PHOTO GALLERY: Illinois GOP-CCA Joint Meeting Breakfast

Published by Capitol News Illinois on Aug. 15, 2019

Article by Jerry Nowicki; Photos by Rebecca Anzel
Statehouse Reporters

 

SPRINGFIELD – Leading Illinois Republicans acknowledged the stark political reality their party faces in the state at a joint breakfast of the state central committee and county chairmen’s association Thursday, but said the state’s “aggressive progressive” swing to the left this year offers them an opportunity to rebound.

“We all know what happened in 2018, and I don’t want to sugarcoat anything and tell you that it was such a great year because it wasn’t,” state Republican Party Chair Tim Schneider said in his opening remarks.

His party holds a superminority in each house of the Illinois General Assembly and no statewide elected positions, and it lost two congressional seats to Democrats in the “Blue Wave” election of 2018 which saw Democrats reclaim the U.S. House of Representatives.

“The northern half of the state didn’t react very well to what was going on in the nation and we had a rough year,” Schneider said. “… That’s our current reality, but it doesn’t and it won’t be our future.”

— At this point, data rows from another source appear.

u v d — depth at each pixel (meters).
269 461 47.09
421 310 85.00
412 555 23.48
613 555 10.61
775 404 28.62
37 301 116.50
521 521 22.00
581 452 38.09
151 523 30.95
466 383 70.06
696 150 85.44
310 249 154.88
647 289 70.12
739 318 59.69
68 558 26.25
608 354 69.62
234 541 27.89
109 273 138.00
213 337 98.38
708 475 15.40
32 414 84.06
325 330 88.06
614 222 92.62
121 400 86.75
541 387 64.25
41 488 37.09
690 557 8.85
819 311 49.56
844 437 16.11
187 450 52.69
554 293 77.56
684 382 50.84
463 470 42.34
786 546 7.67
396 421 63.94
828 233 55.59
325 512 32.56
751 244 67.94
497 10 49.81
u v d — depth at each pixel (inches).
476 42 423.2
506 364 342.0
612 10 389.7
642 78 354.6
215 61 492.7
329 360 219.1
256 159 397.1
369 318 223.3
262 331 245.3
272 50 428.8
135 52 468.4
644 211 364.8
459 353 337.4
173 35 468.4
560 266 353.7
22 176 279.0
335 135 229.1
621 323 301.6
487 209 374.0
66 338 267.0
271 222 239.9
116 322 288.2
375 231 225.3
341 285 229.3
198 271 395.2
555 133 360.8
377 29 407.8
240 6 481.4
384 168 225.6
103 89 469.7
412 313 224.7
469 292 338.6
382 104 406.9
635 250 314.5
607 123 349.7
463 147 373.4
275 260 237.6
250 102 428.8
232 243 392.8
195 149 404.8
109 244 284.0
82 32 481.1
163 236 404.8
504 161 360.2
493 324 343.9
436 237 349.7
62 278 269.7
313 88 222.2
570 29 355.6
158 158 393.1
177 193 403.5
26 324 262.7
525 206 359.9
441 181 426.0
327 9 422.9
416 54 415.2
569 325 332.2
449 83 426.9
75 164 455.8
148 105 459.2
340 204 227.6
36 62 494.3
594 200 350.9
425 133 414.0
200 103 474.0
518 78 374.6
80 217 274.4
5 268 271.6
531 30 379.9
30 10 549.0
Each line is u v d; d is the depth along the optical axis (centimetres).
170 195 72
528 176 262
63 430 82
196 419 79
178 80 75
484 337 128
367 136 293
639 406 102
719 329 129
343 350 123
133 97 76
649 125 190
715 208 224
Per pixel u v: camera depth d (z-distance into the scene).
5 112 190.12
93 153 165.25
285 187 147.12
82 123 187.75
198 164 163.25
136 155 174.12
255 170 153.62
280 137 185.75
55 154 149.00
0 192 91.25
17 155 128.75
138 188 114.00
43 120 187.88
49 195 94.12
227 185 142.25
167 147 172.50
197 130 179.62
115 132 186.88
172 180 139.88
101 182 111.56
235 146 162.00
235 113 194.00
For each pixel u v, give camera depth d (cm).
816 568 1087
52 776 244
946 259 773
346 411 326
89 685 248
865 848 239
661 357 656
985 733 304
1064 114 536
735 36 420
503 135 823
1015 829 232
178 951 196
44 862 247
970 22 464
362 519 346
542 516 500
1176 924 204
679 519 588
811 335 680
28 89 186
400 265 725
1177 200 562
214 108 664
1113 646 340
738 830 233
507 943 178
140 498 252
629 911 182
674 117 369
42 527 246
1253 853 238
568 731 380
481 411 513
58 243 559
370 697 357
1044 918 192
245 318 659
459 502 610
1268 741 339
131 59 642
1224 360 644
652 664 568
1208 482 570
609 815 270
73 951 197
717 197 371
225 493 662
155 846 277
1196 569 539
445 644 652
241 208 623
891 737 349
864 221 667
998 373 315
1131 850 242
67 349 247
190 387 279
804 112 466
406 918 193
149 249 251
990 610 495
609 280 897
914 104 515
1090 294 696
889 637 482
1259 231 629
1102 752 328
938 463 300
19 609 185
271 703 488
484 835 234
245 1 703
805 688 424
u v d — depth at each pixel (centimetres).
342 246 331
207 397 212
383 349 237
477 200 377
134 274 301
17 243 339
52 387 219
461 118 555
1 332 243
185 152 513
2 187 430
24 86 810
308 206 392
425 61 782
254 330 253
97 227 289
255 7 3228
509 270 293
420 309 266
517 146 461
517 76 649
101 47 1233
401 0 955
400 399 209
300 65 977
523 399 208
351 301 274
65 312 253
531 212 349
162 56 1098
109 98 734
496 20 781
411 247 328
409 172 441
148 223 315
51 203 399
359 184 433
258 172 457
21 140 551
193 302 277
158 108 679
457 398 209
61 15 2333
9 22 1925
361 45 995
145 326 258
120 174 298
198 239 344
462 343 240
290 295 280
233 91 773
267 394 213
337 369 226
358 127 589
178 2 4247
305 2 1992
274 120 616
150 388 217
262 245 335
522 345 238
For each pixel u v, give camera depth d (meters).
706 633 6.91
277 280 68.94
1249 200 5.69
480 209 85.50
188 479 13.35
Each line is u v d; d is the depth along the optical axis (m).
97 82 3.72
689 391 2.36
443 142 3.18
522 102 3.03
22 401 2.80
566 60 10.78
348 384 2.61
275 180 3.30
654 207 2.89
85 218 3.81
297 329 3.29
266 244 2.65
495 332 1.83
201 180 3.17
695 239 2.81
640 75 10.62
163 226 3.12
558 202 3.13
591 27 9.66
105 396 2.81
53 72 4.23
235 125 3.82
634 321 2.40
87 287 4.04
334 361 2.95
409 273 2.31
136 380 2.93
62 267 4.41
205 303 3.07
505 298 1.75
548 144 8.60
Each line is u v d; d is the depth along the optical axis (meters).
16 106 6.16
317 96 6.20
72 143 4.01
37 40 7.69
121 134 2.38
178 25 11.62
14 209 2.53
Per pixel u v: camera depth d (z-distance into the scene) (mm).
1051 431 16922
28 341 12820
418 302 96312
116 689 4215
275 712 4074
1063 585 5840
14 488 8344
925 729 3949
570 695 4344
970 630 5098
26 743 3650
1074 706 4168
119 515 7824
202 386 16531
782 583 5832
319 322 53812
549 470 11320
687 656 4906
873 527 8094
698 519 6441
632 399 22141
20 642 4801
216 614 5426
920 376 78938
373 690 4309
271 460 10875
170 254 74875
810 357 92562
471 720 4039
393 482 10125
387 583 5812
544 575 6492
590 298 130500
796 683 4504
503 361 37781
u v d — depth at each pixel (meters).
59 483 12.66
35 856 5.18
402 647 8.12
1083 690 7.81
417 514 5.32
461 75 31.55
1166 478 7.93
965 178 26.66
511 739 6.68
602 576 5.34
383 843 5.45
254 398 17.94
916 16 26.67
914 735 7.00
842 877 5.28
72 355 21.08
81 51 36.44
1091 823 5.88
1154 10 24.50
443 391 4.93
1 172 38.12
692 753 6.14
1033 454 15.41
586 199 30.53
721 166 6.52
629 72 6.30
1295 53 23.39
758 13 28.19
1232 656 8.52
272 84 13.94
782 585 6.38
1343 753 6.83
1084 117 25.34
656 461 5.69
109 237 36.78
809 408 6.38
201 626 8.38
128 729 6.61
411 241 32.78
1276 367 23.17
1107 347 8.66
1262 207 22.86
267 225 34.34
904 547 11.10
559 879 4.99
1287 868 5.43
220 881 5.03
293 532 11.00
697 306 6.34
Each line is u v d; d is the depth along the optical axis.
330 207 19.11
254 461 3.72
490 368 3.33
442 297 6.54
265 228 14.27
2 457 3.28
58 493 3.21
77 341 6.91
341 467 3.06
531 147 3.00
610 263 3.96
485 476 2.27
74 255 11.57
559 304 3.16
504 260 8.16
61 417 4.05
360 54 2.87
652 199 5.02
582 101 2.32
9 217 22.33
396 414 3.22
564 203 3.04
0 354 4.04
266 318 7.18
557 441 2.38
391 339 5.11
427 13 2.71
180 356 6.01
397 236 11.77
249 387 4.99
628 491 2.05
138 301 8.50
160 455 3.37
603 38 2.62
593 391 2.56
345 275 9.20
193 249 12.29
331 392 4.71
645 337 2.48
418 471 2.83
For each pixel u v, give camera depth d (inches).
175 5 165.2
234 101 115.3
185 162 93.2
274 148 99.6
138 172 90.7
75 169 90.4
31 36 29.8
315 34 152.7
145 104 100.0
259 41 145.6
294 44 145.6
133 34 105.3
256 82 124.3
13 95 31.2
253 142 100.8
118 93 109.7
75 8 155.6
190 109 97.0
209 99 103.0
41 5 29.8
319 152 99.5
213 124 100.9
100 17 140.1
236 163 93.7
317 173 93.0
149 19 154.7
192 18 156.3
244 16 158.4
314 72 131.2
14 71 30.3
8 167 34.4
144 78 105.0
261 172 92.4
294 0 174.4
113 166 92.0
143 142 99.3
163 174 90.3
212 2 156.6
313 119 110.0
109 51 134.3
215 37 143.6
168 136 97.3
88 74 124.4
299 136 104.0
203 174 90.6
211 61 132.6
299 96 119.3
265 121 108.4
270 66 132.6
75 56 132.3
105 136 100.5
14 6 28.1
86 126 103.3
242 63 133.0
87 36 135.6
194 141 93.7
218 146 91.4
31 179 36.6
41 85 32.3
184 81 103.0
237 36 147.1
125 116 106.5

The meeting partially filled a small room at the Wyndham hotel in Springfield, and the vast majority of the state’s 102 counties were not represented in a roll call which kicked of the event.

Those in attendance heard their leaders discuss the role of U.S. President Donald Trump and a graduated income tax ballot proposal in upcoming elections. In media interviews, those same leaders downplayed the sentiments of some in their party who have said Chicago and downstate Illinois should be separated into two states.

The unifying theme of the speakers was that the progressive tilt Illinois politicians have taken legislatively will force the pendulum of party politics back toward the right.